Ich soll ein "Magisches Quadrat" als Konsolenanwendeung realisieren.

Das ganze soll so aussehen, dass der Benutzer die gewuenschte Seitenlänge eingeben soll und dann automatisch ein solches Quadrat erzeugt werden soll.

Das "grafische" Layout habe ich soweit fertig, und den Algorithmus zum Bestücken der Felder habe ich auch.

Einziges Problem ist, dass ich bei dem Algorithmus wissen muss, ob ein Feld bereits belegt ist.

Wie kann ich das nun in der Konsole realisieren?

Für alle, die mit "Magisches Quadrat" nichts anfangen können: Da ist ein Quadrat, bei welchem die Summen der Zeilen, Spalten und der vollen Diagonalen den gleichen Wert haben.

Danke für evtl. Hilfe schonmal im Voraus.

Gruß

M.


----------



## basd (10. April 2004)

der plumbeste Trick ist das "Magisches Quadrat" erst einmal im Speicher zu erzeugern und wenn es fertig ist erst auf die Konsole zu bringen .. falls es länger dauert kann man ja so ein rotiertendes   / -  \  |     anzeigen mit Bitte warten als Text.
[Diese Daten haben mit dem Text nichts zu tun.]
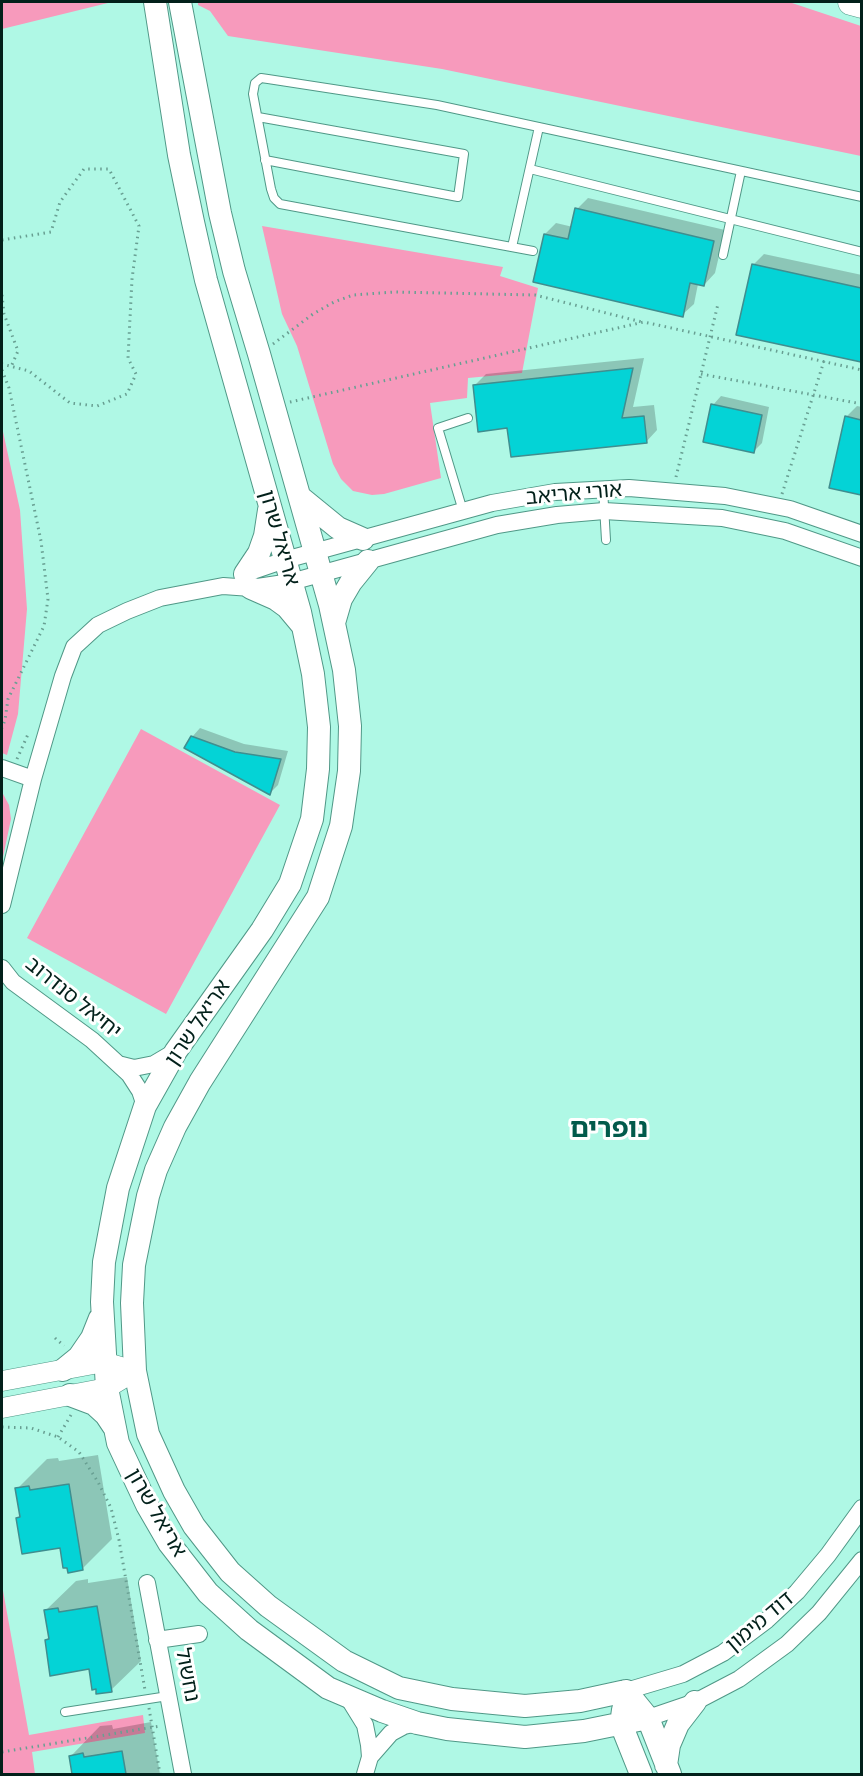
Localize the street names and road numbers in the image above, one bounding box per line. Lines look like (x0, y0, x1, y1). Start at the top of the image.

Ansonsten kann man "flags" verwenden, sprich Booleans die ein Feld mit besetzt oder nicht besetzt  kennzeichnen (natürlich nur im Speicher).


----------



## fizban (10. April 2004)

#include <stdio.h>
#include <stdlib.h>

void main()
{
	int zahl[25][25];
	int kantenlaenge;
	int posx, posy;
	int x;

	/*** Der Array wird mit 0 initialisiert ***/
	for(posy = 0; posy < 25; posy++)
	{
		for(posx = 0; posx < 25; posx++)
			zahl[posy][posx] = 0;
	}

	printf("Die Kantenlaenge muss eine ungerade Zahl sein!\n\n");

	/*** Die Kantenlaenge wird auf eine gültige Eingabe geprüft.   ***/
	/*** kantenlaenge % 2 liefert den Rest von kantenlaenge / 2    ***/
	/*** ist der Rest gleich 0 handelt es sich um eine gerade Zahl ***/
	for(kantenlaenge = 2; kantenlaenge % 2 == 0
	{
		printf("Kantenlaenge: ");
		scanf("%d", &kantenlaenge);
		if(kantenlaenge % 2 == 0)
			printf("Fehler! Kantenlaenge muss eine ungerade Zahl sein!\n");
	}

	/*** Regel 1 ***/	
	posx = kantenlaenge / 2;
	posy = kantenlaenge / 2 + 1;
	zahl[posy][posx] = 1;

	for(x = 2; x <= kantenlaenge * kantenlaenge; x++)
	{
		/*** Regel 2 ***/
		posx++;
		posy++;

		if(posx > kantenlaenge - 1)
			posx = 0;
		if(posy > kantenlaenge - 1)
			posy = 0;

		if(zahl[posy][posx] == 0)
			zahl[posy][posx] = x;
		else
		{
			/*** Regel 3 und 4 ***/
			for(; x <= kantenlaenge * kantenlaenge; x++)
			{
				posx--;
				posy++;

				if(posx < 0)
					posx = kantenlaenge - 1;
				if(posy > kantenlaenge - 1)
					posy = 0;
				if(zahl[posy][posx] == 0)
				{
					zahl[posy][posx] = x;
					break;
				}
			}
		}
	}

	/*** Ausgabe des Magischen Quadrats ***/
	printf("\nDas Magische Quadrat mit einer Kantenlaenge von %d lautet:\n\n", kantenlaenge);
	for(posy = 0; posy < kantenlaenge; posy++)
	{
		for(posx = 0; posx < kantenlaenge; posx++)
			printf("%4d", zahl[posy][posx]);
		printf("\n");
	}
	printf("\n");
}


----------



## Quick_Mik (10. April 2004)

Danke für den Code  

Den kann ich nun in aller Ruhe integrieren.

So long


M.


----------